Ceramides are signaling sphingolipids involved in cellular homeostasis but also in pathological processes such as unwanted apoptosis, growth arrest, oxidative stress, or senescence. Several enzymatic pathways are responsible for the synthesis of ceramides, which can be activated in response to exogenous stimuli such as cytokines, radiation, or oxidative stress. Endothelial cells are particularly rich in acid sphingomyelinases, which can be rapidly activated to produce ceramides, both intracellular and at the plasma membrane. In addition, neutral sphingomyelinases, the de novo pathway and the ceramide recycling pathway, may generate excessive ceramides involved in endothelial cell responses.
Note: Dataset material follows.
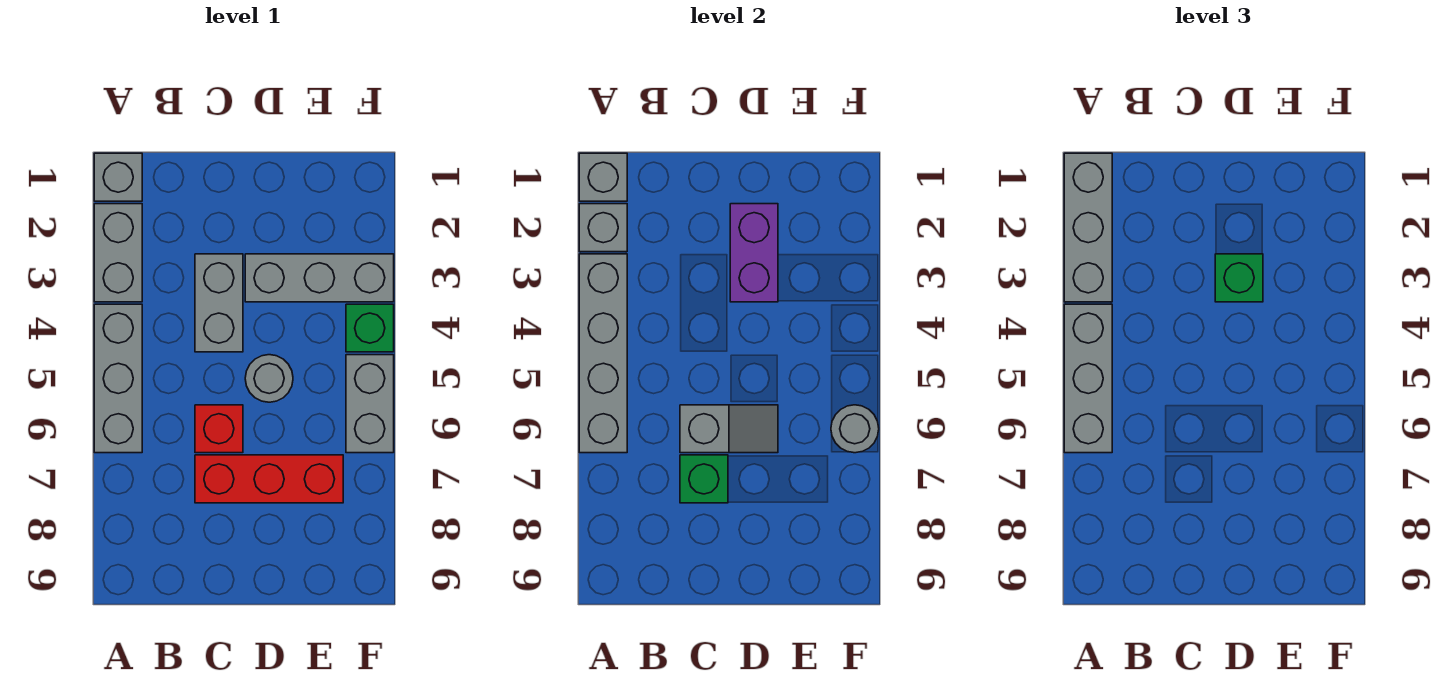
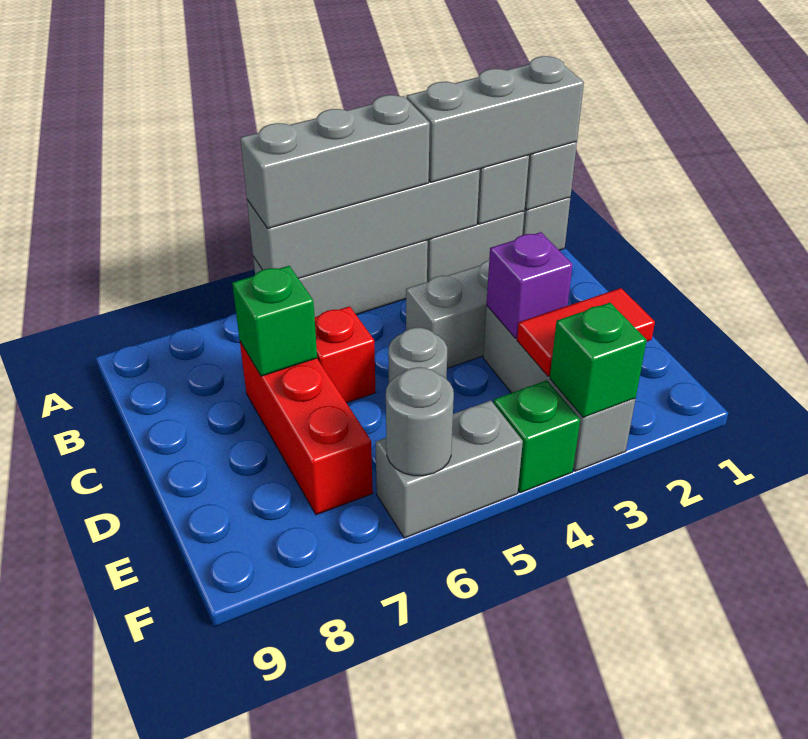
grey slope C6:D6 level 2 top C -> none
purple brick D2:D3 level 2 -> purple brick D3 level 2
green brick D3 level 3 -> green brick F3 level 2
none -> red tile E2:E3 level 2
When up-regulated, ceramides trigger signaling pathways that culminate in endothelial cell death, which in murine lungs has been linked to the development of emphysema-like disease. Furthermore, ceramides may be released paracellularly where they are believed to exert paracrine activities. Such effects, along with ceramides released by inflammatory mediators, may contribute to lung inflammation and pulmonary edema, because ceramide-challenged pulmonary endothelial cells exhibit decreased barrier function, independent of apoptosis. Reestablishing the sphingolipid homeostasis, either by modulating ceramide synthesis or by opposing its biological effects through augmentation of the prosurvival sphingosine-1 phosphate, may alleviate acute or chronic pulmonary conditions characterized by vascular endothelial cell death or dysfunction.

Figure 1.

Schematic of ceramide-centered sphingolipid metabolism and subcellular localization of specific metabolic pathways. CerK = ceramide kinase; cytoplasm = cytopl; ER = endoplasmic reticulum; GCS = glucosylceramide synthase; ceramide-Gly = glucosylceramides; lys = lysosome; PM = plasma membrane; SPhK = sphingosine kinases; SPP = S1P phosphatase.

Figure 2.

Cartoon of proposed amplification loops triggered by disruptions of ceramide and S1P homeostasis leading to emphysema development. They include self-amplification of ceramide synthesis by ceramides produced paracellularly via soluble acid SMase; positive feedback between oxidative stress and apoptosis triggered by excess ceramides; and induction of structural lung endothelial and epithelial cells apoptosis (EC), with concomitant inhibition of their apoptotic body removal via a direct effect on alveolar macrophages (AM). This in turn may lead to spillage of intracellular contents and decreased antiinflammatory signaling by macrophages, contributing to lung inflammation. VEGF = vascular endothelial growth factor.